Convert all of the lines below into a JSON list of strings, with one string per line and blank lines omitted.
Task inputs below:
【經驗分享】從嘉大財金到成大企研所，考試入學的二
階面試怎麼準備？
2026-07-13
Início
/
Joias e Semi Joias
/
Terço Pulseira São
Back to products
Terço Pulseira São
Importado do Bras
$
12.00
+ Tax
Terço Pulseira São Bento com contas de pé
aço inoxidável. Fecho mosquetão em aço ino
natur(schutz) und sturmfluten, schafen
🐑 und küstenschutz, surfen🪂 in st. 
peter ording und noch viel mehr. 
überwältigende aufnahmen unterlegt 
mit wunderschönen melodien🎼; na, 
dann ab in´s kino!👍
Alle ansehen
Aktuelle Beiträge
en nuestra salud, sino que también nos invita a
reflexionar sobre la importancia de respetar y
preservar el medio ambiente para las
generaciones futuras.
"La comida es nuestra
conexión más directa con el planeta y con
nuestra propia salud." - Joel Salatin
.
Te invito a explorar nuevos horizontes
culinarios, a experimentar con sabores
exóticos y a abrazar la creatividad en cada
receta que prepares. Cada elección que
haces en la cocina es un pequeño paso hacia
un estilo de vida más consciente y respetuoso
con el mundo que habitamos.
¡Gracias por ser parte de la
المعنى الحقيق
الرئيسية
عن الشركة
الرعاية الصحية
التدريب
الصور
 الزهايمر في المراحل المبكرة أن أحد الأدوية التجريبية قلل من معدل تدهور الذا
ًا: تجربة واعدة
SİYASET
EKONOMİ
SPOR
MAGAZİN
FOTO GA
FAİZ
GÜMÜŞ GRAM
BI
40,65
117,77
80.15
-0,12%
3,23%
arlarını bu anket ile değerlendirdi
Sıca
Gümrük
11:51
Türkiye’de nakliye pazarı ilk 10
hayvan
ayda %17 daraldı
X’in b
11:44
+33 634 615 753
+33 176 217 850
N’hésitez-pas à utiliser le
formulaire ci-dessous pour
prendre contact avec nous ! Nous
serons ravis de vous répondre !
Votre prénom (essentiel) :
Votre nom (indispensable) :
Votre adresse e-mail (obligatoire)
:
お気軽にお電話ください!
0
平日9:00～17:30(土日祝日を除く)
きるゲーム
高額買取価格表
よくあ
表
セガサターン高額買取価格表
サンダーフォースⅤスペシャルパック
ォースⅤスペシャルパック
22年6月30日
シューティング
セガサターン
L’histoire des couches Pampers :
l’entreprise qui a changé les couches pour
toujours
End of Task inputs.
◆ Output for this exercise:
[
  "【經驗分享】從嘉大財金到成大企研所，考試入學的二",
  "階面試怎麼準備？",
  "2026-07-13",
  "Início",
  "/",
  "Joias e Semi Joias",
  "/",
  "Terço Pulseira São",
  "Back to products",
  "Terço Pulseira São",
  "Importado do Bras",
  "$",
  "12.00",
  "+ Tax",
  "Terço Pulseira São Bento com contas de pé",
  "aço inoxidável. Fecho mosquetão em aço ino",
  "natur(schutz) und sturmfluten, schafen",
  "🐑 und küstenschutz, surfen🪂 in st. ",
  "peter ording und noch viel mehr. ",
  "überwältigende aufnahmen unterlegt ",
  "mit wunderschönen melodien🎼; na, ",
  "dann ab in´s kino!👍",
  "Alle ansehen",
  "Aktuelle Beiträge",
  "en nuestra salud, sino que también nos invita a",
  "reflexionar sobre la importancia de respetar y",
  "preservar el medio ambiente para las",
  "generaciones futuras.",
  "\"La comida es nuestra",
  "conexión más directa con el planeta y con",
  "nuestra propia salud.\" - Joel Salatin",
  ".",
  "Te invito a explorar nuevos horizontes",
  "culinarios, a experimentar con sabores",
  "exóticos y a abrazar la creatividad en cada",
  "receta que prepares. Cada elección que",
  "haces en la cocina es un pequeño paso hacia",
  "un estilo de vida más consciente y respetuoso",
  "con el mundo que habitamos.",
  "¡Gracias por ser parte de la",
  "المعنى الحقيق",
  "الرئيسية",
  "عن الشركة",
  "الرعاية الصحية",
  "التدريب",
  "الصور",
  " الزهايمر في المراحل المبكرة أن أحد الأدوية التجريبية قلل من معدل تدهور الذا",
  "ًا: تجربة واعدة",
  "SİYASET",
  "EKONOMİ",
  "SPOR",
  "MAGAZİN",
  "FOTO GA",
  "FAİZ",
  "GÜMÜŞ GRAM",
  "BI",
  "40,65",
  "117,77",
  "80.15",
  "-0,12%",
  "3,23%",
  "arlarını bu anket ile değerlendirdi",
  "Sıca",
  "Gümrük",
  "11:51",
  "Türkiye’de nakliye pazarı ilk 10",
  "hayvan",
  "ayda %17 daraldı",
  "X’in b",
  "11:44",
  "+33 634 615 753",
  "+33 176 217 850",
  "N’hésitez-pas à utiliser le",
  "formulaire ci-dessous pour",
  "prendre contact avec nous ! Nous",
  "serons ravis de vous répondre !",
  "Votre prénom (essentiel) :",
  "Votre nom (indispensable) :",
  "Votre adresse e-mail (obligatoire)",
  ":",
  "お気軽にお電話ください!",
  "0",
  "平日9:00～17:30(土日祝日を除く)",
  "きるゲーム",
  "高額買取価格表",
  "よくあ",
  "表",
  "セガサターン高額買取価格表",
  "サンダーフォースⅤスペシャルパック",
  "ォースⅤスペシャルパック",
  "22年6月30日",
  "シューティング",
  "セガサターン",
  "L’histoire des couches Pampers :",
  "l’entreprise qui a changé les couches pour",
  "toujours"
]